Leserbrief

Leserbrief „Meine Meinung“ – Zum goodnews4-Interview mit Bürgermeister Krammerbauer – „Nein, Herr Krammerbauer, wir Baden-Badener sind keine Neidhammel“

Baden-Baden, 08.01.2026, Leserbrief In einem Leserbrief an die Redaktion nimmt goodnews4-Leser Manolis Kyriakides Stellung zu dem goodnews4-Bericht Bürgermeister Krammerbauer sieht «Neiddebatte» in Baden-Baden – Profil für neuen OB: «Teamplayer und Führungsstärke».
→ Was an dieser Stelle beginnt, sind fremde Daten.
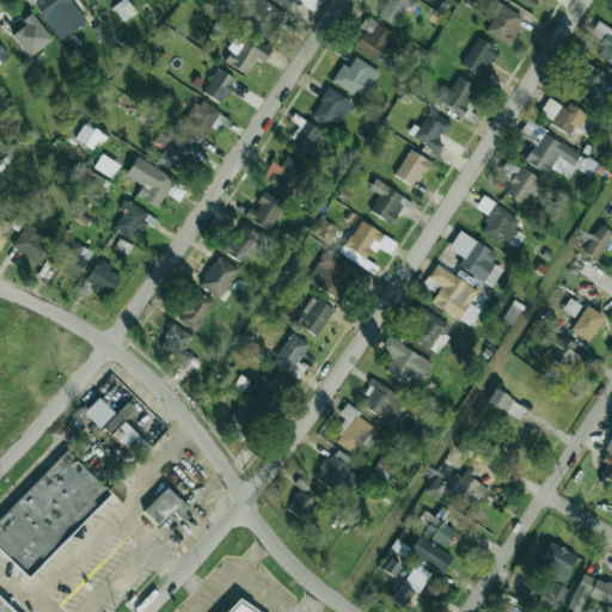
[(30,0),(50,28),(77,8),(69,0),(30,0)]
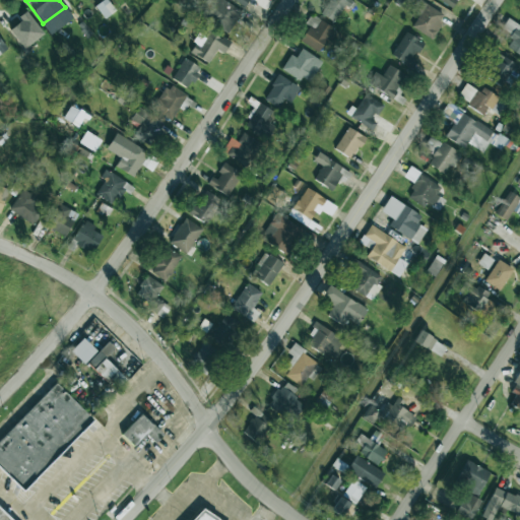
[(105,18),(115,10),(108,0),(102,0),(95,5),(105,18)]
Bürgermeister Tobias Krammerbauer gibt sich im Interview mit goodnews4 zum Jahresanfang nachdenklich: Er macht sich Sorgen «wie die Preise gestiegen sind in den letzten Jahren und die Menschen schon Mitte des Monats eigentlich kein Geld mehr haben, sich Dinge zu leisten». Es bedrückt ihn auch, dass «viele Unternehmen, gerade in Baden-Württemberg, angekündigt haben Stellen abzubauen». Aber das sind für Herrn Krammerbauer anscheinend Schicksalsschläge, die halt einfach mal so vom Himmel fallen. Ursachen oder gar Verantwortliche für diese riesigen Probleme benennt er nicht.
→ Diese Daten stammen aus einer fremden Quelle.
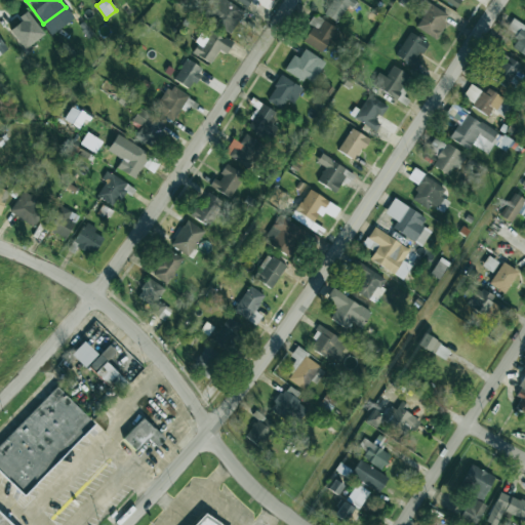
[(243,12),(225,0),(206,0),(199,12),(231,32),(243,12)]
Auch im mit 350 Millionen Euro bis kurz an die Grenze der Zahlungsunfähigkeit verschuldeten Baden-Baden haben nach Herrn Krammerbauer Rathaus, Behörden und Gemeinderat in engagiertem Einsatz anscheinend alles richtig gemacht. Seinen Mitarbeitern bescheinigt er angesichts der städtischen Haushaltskrise, dass sie «diese Situation wirklich sehr konzentriert und geordnet gelöst haben». Im Gemeinderat sieht er fachlich kompetente Personen, mit denen man «sehr konstruktiv und auch sachlich» arbeiten kann. Nach Krammerbauer ist «die Krise und die finanzielle Situation der Stadt nicht hausgemacht». Die Schuld an der ganzen Misere tragen seiner Einschätzung nach vor allem Bund und Land. Selbstkritik Fehlanzeige – ein ehrliches Nachdenken über mögliche eigene Fehler ist bei ihm und den für die Stadt verantwortlichen Personen nicht festzustellen.

Wenn der Bürger sich mal erdreistet, die Entscheidungen der Stadt zu kritisieren, wird man schnell persönlich: Bei der Entscheidung zum Standort des zukünftigen Zentralklinikums wurde den Initiatoren des Bürgerbegehrens sachliche Unkenntnis bis hin zu unlauteren persönlichen Motiven unterstellt. Der Kritik an den dicken Erhöhungen der Jahresgehälter des Klinikchefs Thomas Iber und der Touristikchefin Nora Waggershauser um 80.000 beziehungsweise 60.000 Euro begegnet Herr Krammerbauer mit persönlichen Vorwürfen gegen die Kritiker. Nach ihm handelt es sich hier einfach um «eine Neiddebatte in der Stadtgesellschaft». Nein, Herr Krammerbauer, wir Baden-Badener sind keine Neidhammel. Wir gönnen jedem Menschen ein hohes Gehalt, wenn es denn auch durch dessen Leistung gerechtfertigt ist. Diese Leistung ist aber bei Frau Waggershauser kaum auszumachen: Sinkende Besucher- und Übernachtungszahlen in Baden-Baden, während es in den meisten anderen Städten mit dem Tourismus bergauf geht. Ein für die Stadt teures Kongresshaus, das die meiste Zeit ungenützt leer steht. Das ist keine Erfolgsbilanz für eine Touristikchefin. Wir Bürger haben – gerade in Zeiten, in denen die Stadt sparen muss und mit der städtischen Konsolidierungsliste viele soziale Leistungen wegfallen – ein Recht darauf, die fette Gehaltserhöhung von Frau Waggershauser kritisch zu hinterfragen. Schließlich sind das UNSERE Steuergelder, die dort verballert werden.